━━━━━ Input for this task ━━━━━

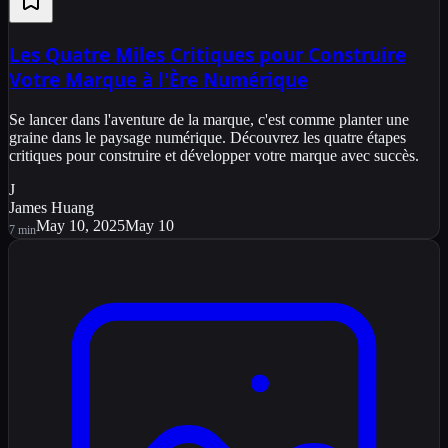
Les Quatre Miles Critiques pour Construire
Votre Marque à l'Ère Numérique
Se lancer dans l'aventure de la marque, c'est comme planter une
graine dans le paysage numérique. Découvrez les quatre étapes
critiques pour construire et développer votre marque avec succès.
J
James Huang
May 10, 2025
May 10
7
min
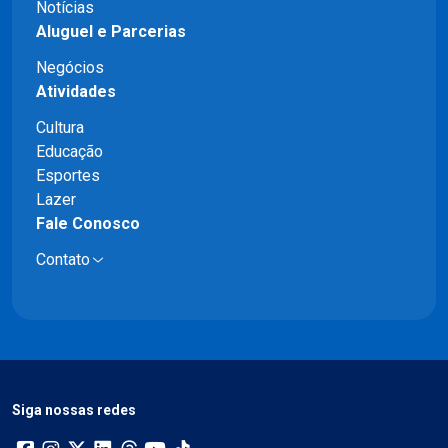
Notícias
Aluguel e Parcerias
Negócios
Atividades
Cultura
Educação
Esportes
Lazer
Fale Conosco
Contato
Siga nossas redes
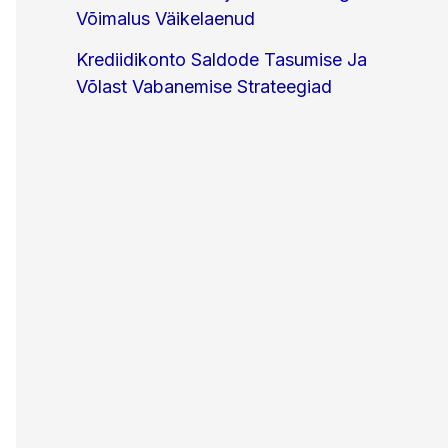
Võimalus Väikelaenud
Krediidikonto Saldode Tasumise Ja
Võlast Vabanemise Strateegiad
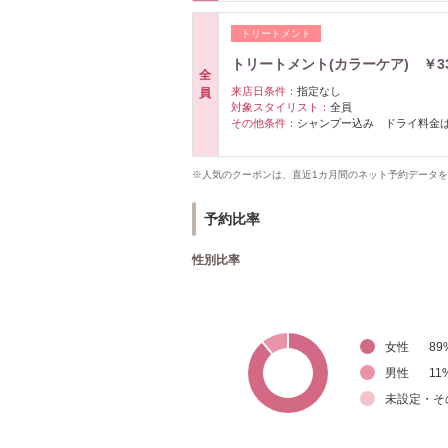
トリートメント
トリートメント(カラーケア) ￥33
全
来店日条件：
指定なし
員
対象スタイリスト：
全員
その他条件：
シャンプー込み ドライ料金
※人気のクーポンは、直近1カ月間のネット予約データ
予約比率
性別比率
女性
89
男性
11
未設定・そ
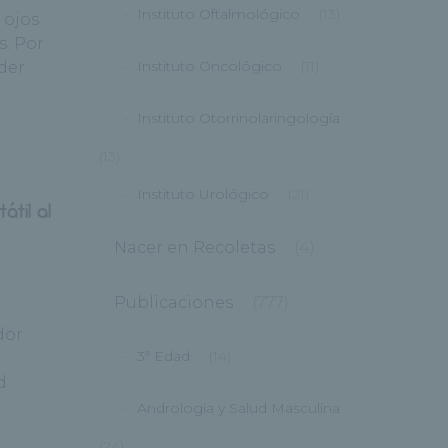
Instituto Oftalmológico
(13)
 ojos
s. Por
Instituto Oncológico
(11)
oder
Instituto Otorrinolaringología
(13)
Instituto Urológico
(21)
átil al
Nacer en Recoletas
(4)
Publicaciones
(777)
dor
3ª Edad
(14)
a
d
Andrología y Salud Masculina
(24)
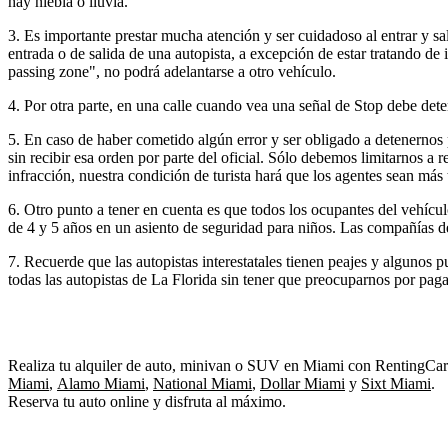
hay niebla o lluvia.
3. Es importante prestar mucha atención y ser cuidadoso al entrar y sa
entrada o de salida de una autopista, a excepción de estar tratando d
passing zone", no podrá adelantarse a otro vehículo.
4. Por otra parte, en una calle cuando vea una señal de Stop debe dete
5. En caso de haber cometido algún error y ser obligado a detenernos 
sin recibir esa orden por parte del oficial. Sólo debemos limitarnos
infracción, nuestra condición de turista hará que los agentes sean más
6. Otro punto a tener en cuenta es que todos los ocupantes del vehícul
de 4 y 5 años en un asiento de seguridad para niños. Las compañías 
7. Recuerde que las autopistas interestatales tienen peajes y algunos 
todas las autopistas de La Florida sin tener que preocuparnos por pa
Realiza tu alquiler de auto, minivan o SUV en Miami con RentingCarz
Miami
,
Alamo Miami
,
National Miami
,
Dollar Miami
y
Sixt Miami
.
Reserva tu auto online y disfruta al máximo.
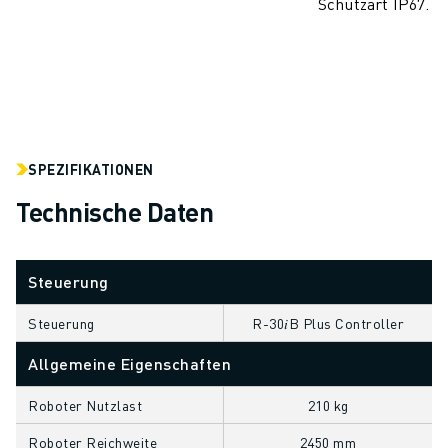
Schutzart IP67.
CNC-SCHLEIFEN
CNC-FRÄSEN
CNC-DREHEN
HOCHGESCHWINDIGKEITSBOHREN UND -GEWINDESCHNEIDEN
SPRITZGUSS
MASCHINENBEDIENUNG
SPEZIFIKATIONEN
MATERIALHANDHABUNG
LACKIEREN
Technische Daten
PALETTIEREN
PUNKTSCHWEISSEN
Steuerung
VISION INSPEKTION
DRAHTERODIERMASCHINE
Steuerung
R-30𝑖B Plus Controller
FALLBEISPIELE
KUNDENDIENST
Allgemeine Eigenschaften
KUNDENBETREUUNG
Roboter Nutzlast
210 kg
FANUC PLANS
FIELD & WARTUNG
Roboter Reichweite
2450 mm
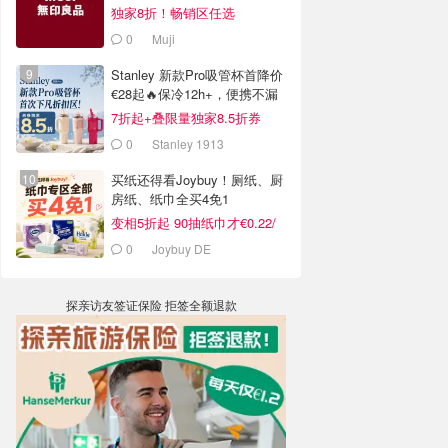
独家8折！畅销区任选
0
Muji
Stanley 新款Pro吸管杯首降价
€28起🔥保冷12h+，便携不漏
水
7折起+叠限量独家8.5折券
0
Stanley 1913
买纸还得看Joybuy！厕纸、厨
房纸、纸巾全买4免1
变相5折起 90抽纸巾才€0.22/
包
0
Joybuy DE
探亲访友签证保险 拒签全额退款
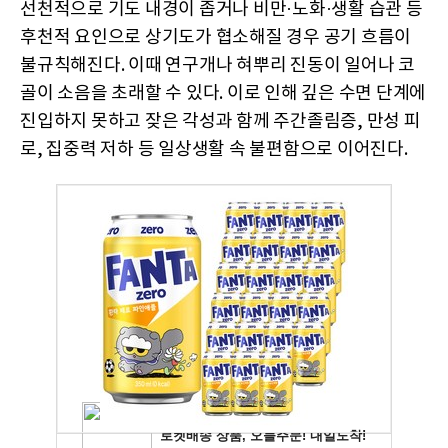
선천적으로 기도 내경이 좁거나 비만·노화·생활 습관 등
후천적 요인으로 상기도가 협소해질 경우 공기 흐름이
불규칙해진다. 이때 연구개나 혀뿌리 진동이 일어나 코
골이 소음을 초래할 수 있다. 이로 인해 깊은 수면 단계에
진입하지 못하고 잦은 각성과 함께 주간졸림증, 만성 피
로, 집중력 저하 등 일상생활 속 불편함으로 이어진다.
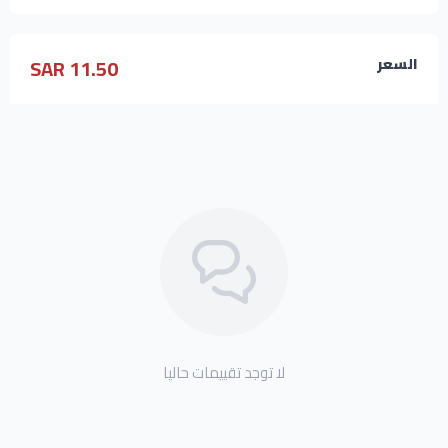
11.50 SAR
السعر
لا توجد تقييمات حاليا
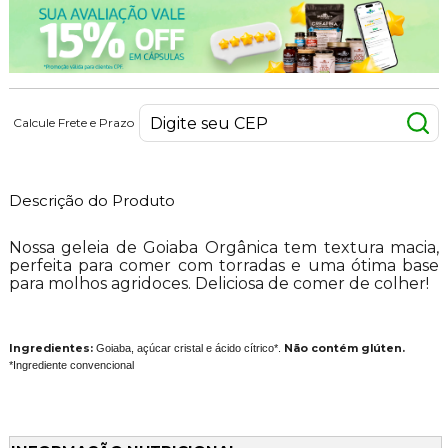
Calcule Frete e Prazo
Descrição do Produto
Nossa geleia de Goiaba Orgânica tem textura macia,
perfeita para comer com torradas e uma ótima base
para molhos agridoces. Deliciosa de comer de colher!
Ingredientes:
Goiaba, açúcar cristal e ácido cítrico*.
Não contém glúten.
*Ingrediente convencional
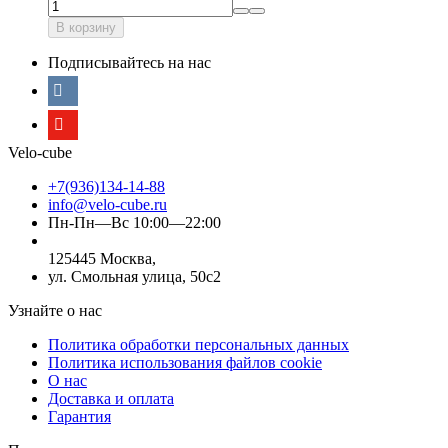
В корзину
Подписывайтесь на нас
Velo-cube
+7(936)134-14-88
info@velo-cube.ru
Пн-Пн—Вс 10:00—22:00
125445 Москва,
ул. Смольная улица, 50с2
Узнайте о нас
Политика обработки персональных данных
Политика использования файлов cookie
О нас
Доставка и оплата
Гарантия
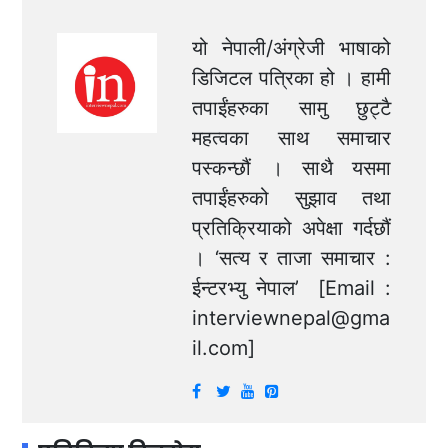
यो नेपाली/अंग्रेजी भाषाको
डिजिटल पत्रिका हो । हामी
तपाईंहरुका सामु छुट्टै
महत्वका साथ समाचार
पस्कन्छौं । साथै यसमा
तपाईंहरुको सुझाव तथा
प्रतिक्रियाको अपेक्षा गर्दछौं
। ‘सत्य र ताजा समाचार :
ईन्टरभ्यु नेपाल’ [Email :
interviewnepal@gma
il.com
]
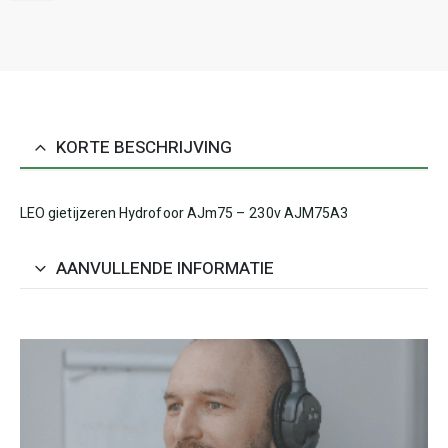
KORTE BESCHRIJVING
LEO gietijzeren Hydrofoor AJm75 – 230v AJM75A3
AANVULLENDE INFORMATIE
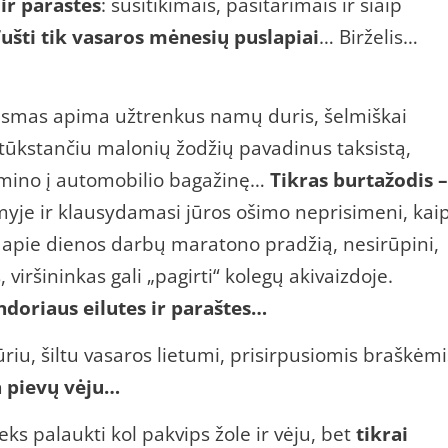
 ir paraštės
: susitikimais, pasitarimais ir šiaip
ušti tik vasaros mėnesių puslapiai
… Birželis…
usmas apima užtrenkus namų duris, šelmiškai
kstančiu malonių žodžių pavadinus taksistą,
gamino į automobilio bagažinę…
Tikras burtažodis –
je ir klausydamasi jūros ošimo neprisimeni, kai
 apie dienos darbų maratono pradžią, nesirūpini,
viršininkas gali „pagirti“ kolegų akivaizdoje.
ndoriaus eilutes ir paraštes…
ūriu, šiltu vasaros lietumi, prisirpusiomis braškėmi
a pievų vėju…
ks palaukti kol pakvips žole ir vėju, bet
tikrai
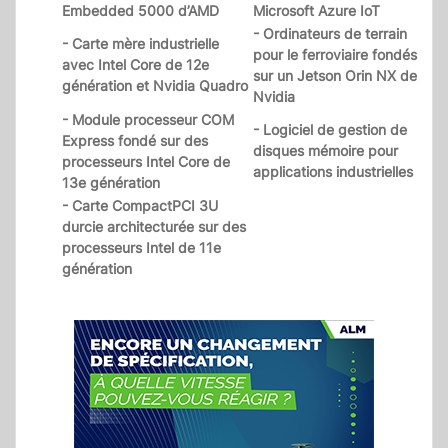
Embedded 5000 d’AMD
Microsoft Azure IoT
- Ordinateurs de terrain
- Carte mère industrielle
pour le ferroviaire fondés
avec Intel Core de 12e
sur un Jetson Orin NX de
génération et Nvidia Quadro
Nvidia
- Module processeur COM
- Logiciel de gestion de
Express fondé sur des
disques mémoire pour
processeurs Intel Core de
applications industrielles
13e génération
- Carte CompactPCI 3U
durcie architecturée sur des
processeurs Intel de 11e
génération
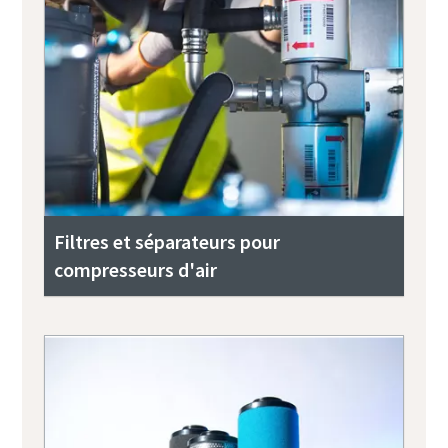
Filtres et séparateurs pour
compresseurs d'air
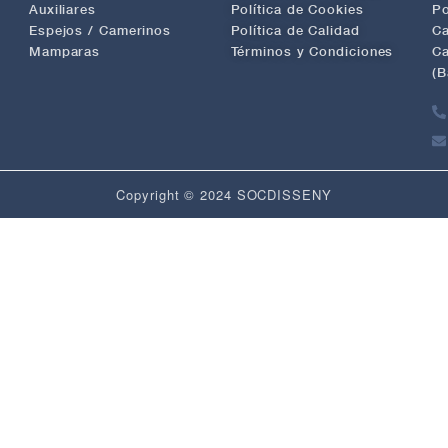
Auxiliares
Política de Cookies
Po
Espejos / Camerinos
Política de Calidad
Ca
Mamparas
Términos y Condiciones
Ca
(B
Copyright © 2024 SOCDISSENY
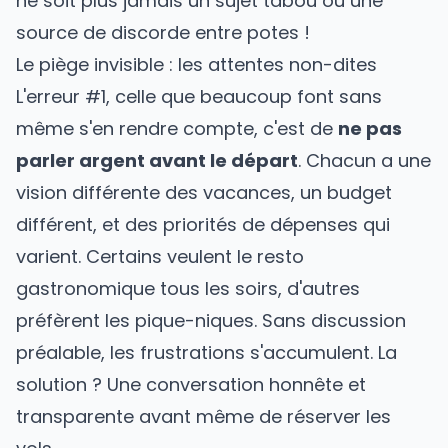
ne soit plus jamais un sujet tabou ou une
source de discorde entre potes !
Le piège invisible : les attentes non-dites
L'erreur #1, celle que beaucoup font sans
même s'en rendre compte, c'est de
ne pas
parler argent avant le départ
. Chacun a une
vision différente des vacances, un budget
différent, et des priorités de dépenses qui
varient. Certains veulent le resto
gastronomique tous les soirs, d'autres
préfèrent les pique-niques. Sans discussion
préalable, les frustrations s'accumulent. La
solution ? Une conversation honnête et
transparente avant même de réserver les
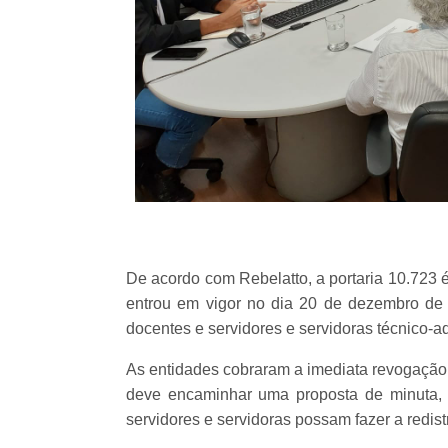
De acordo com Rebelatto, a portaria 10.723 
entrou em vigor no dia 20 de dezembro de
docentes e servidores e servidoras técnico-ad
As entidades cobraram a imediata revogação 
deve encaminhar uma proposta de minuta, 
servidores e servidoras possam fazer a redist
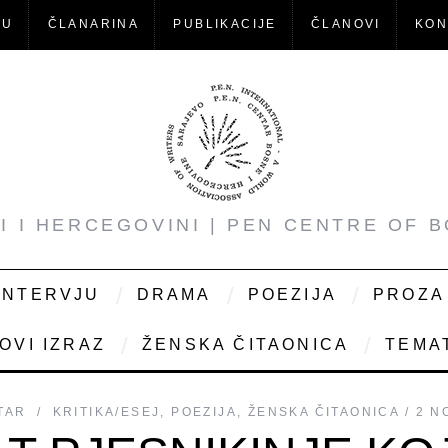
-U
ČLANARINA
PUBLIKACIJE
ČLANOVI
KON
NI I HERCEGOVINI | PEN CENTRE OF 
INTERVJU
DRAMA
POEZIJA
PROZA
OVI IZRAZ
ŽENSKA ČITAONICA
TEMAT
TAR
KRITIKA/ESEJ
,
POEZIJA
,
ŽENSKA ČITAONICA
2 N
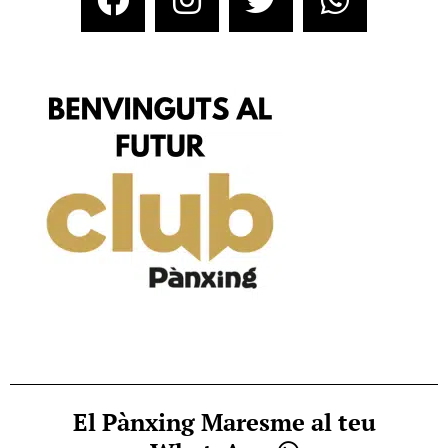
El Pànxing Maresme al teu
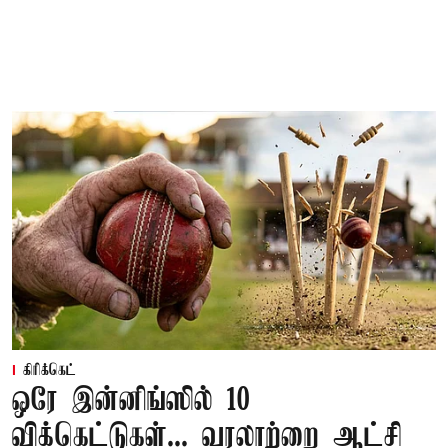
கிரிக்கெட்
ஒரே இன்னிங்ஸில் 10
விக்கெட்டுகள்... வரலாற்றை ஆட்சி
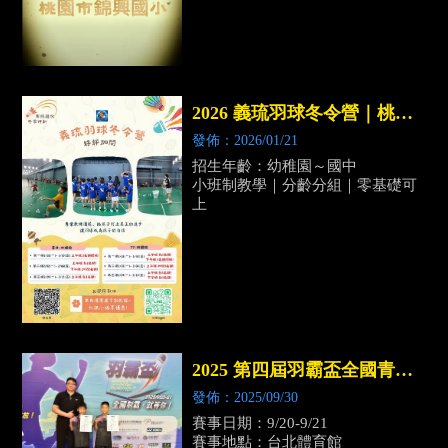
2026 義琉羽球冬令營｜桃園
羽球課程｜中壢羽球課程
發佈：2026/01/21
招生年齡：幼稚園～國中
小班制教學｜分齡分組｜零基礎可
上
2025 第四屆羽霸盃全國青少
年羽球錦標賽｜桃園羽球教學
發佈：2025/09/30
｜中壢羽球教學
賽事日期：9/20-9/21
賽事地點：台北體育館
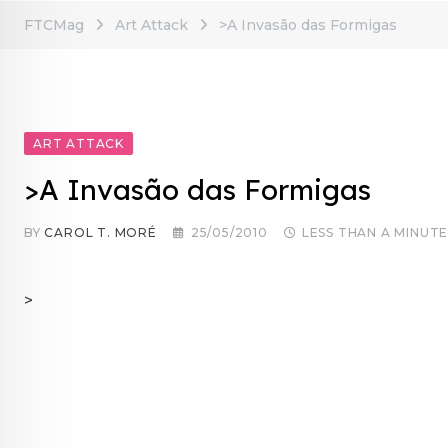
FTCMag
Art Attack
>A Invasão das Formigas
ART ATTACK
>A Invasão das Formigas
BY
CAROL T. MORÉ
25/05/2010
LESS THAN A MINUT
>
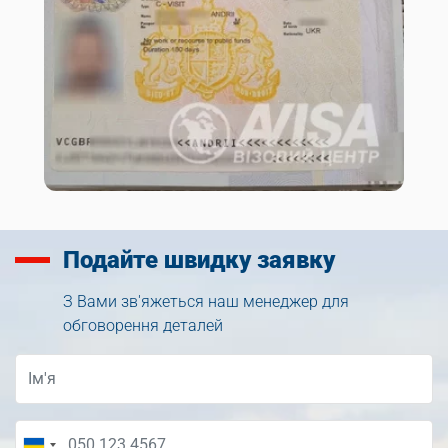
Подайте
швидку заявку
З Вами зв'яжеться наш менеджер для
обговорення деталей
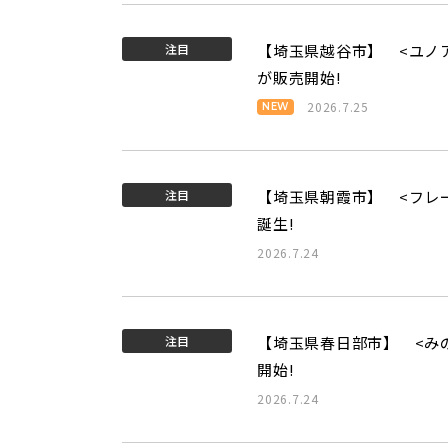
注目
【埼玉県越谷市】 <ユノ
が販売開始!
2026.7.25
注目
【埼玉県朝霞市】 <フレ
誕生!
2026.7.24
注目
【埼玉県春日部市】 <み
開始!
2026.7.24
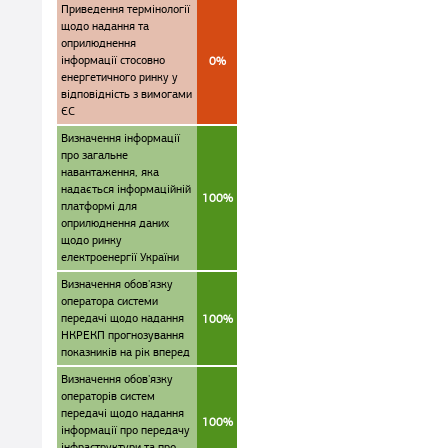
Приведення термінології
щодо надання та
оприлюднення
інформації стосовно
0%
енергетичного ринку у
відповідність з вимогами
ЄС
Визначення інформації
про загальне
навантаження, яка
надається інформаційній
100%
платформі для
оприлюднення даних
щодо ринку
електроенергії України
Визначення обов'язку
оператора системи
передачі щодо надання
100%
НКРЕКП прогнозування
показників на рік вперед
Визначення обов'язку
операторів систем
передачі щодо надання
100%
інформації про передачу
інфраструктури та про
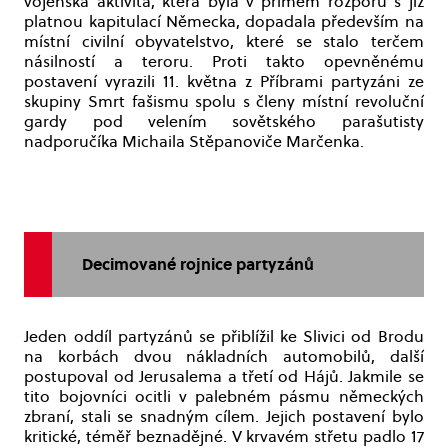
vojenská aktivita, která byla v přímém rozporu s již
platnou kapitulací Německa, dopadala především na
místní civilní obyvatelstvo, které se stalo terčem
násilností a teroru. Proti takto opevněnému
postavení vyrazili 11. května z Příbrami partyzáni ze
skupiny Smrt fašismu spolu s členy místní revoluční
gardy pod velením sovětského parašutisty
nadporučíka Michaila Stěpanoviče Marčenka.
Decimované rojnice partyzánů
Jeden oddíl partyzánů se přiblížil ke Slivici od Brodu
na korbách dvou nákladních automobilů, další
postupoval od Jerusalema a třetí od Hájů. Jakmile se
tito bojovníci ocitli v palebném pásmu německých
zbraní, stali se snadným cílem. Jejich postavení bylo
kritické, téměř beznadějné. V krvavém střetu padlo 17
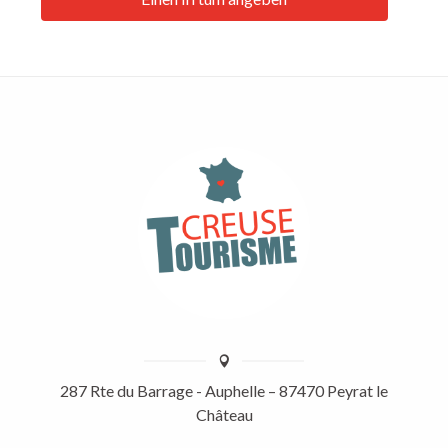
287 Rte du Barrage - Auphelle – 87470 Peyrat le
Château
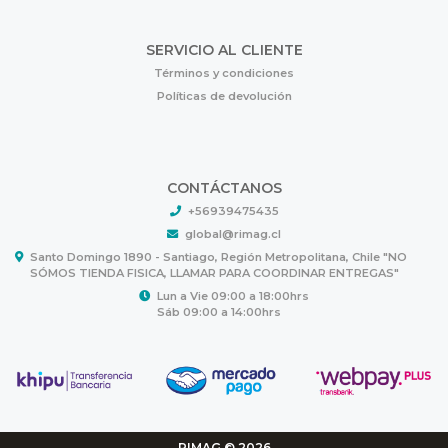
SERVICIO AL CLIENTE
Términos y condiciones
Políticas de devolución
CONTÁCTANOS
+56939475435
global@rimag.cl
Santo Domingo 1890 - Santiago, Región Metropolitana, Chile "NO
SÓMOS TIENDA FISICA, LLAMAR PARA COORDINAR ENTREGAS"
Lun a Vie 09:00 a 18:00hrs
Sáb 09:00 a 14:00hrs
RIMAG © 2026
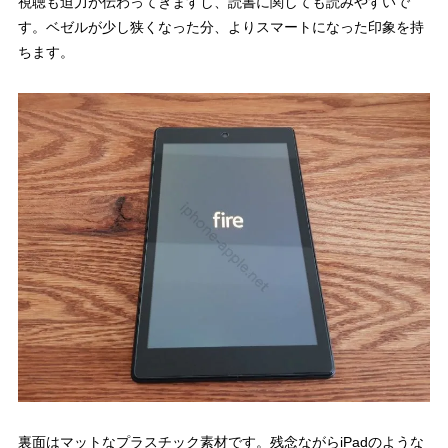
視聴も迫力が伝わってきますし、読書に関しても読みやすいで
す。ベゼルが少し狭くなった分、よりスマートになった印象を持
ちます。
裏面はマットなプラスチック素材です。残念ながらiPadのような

━━━━━

> [Requirement] Write out the rows word for word, starting at the very first line and stopping after the line that contains "Võlast Vabanemise Strateegiad". Leave the pictures out.

> [Your response]
Les Quatre Miles Critiques pour Construire
Votre Marque à l'Ère Numérique
Se lancer dans l'aventure de la marque, c'est comme planter une
graine dans le paysage numérique. Découvrez les quatre étapes
critiques pour construire et développer votre marque avec succès.
J
James Huang
May 10, 2025
May 10
7
min
Notícias
Aluguel e Parcerias
Negócios
Atividades
Cultura
Educação
Esportes
Lazer
Fale Conosco
Contato
Siga nossas redes
Võimalus Väikelaenud
Krediidikonto Saldode Tasumise Ja
Võlast Vabanemise Strateegiad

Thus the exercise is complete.